Special attention should be paid when handling unfixed EDL muscles. Only handle muscles on the tendons, as touching the fibers may damage them and lead to contraction. To ensure proper hardening, prepare your Sylgard dish at least 3 days before use.

Troubleshooting

Table 1 lists problems that may arise with these methods along with their possible causes and solutions.

Table 1

Troubleshooting Guide for Visualization of the Skeletal Muscle Stem Cell Niche in Fiber Bundles

Problem	Possible cause	Solution
High background in the Pax7 staining	Secondary anti−mouse IgG binds to endogenous antigens in the tissue	Use a more specific anti‐mouse IgG1 secondary antibody
Weak Pax7 signal	The Pax7 antibody is hybridoma derived and can vary in concentration	Use a higher Pax7 antibody concentration or enhance the signal using biotinylated secondary antibodies and Alexa Fluor−coupled streptavidin.
Poor overall staining	Permeabilization was insufficient	Permeabilize longer
Staining diffuse	Antibodies cross‐react with unspecific antigens	Determine the background using isotype IgG controls and omission of the primary antibody. If necessary, use different antibodies.
Double labeling is unspecific	Cross‐reactivity of primary or secondary antibodies	Compare to single stainings of the respective antigens. If necessary, use different antibodies.
Sample difficult to analyze	Teasing is insufficient and too many fibers overlap in the bundles	Tease smaller bundles

Understanding Results

Depending on the objective of the experiment, MuSCs or other cell types located sideways or on top of the muscle fibers in the mounted sample are preferable for analysis. To avoid interference with background originating from the muscle fiber, quantifications requiring immunofluorescence intensity analysis are ideally performed with cells located sideways. To investigate morphological characteristics of MuSCs such as cytoskeletal protrusions, cells located on top of the muscle fiber are preferable.
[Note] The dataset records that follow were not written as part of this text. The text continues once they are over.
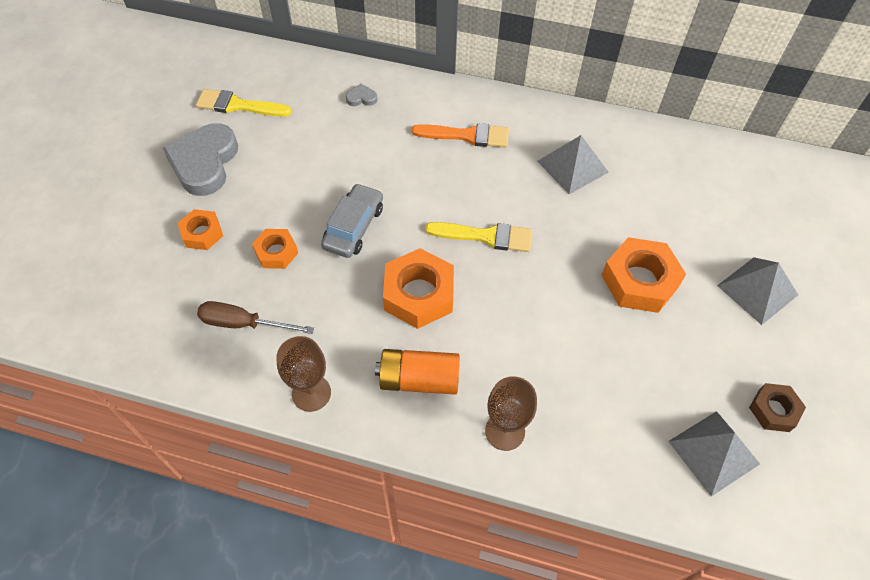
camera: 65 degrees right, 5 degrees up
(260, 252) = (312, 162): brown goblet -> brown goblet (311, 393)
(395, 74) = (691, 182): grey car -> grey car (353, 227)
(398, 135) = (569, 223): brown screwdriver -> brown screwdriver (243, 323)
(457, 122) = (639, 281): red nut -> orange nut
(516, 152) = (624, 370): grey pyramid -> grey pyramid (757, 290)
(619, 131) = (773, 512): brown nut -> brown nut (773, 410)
In order to analyze distances between different cell types in the MuSC niche, nuclei should be located in the same z‐plane. Thus, confocal microscopy is ideally suited for imaging of MIFBs. We demonstrate that MuSCs and FAPs or endothelial cells can be co‐visualized using our protocol (Fig. 5C and 5D). Similarly, macrophages, neutrophils, or fibroblasts, among others, can readily be visualized using the appropriate markers. Moreover, we have successfully used the fiber bundle protocol with skeletal muscles ≥5 days post cardiotoxin injury when newly formed muscle fibers have been established and allow for teasing.

Time Considerations

The muscle fiber bundle isolation approximately takes 1 hr per animal. Immunofluorescence staining of the muscle fiber bundles takes 2 consecutive days. Preparation of the Sylgard dish takes 3 consecutive days.

Author Contributions

S.D., S.C.S., and C.F.B adapted the MIFB method for visualization of the MuSC niche. All authors contributed to manuscript preparation.

Svenja C. Schüler: investigation, methodology, writing original draft, writing review and editing; Simon Dumontier: investigation, methodology, writing original draft, writing review and editing; Jonathan Rigaux: investigation, methodology, writing original draft, writing review and editing; C. Florian Bentzinger: conceptualization, funding acquisition, investigation, methodology, project administration, supervision, writing original draft, writing review and editing.

Conflict of Interest

The authors declare no conflict of interest.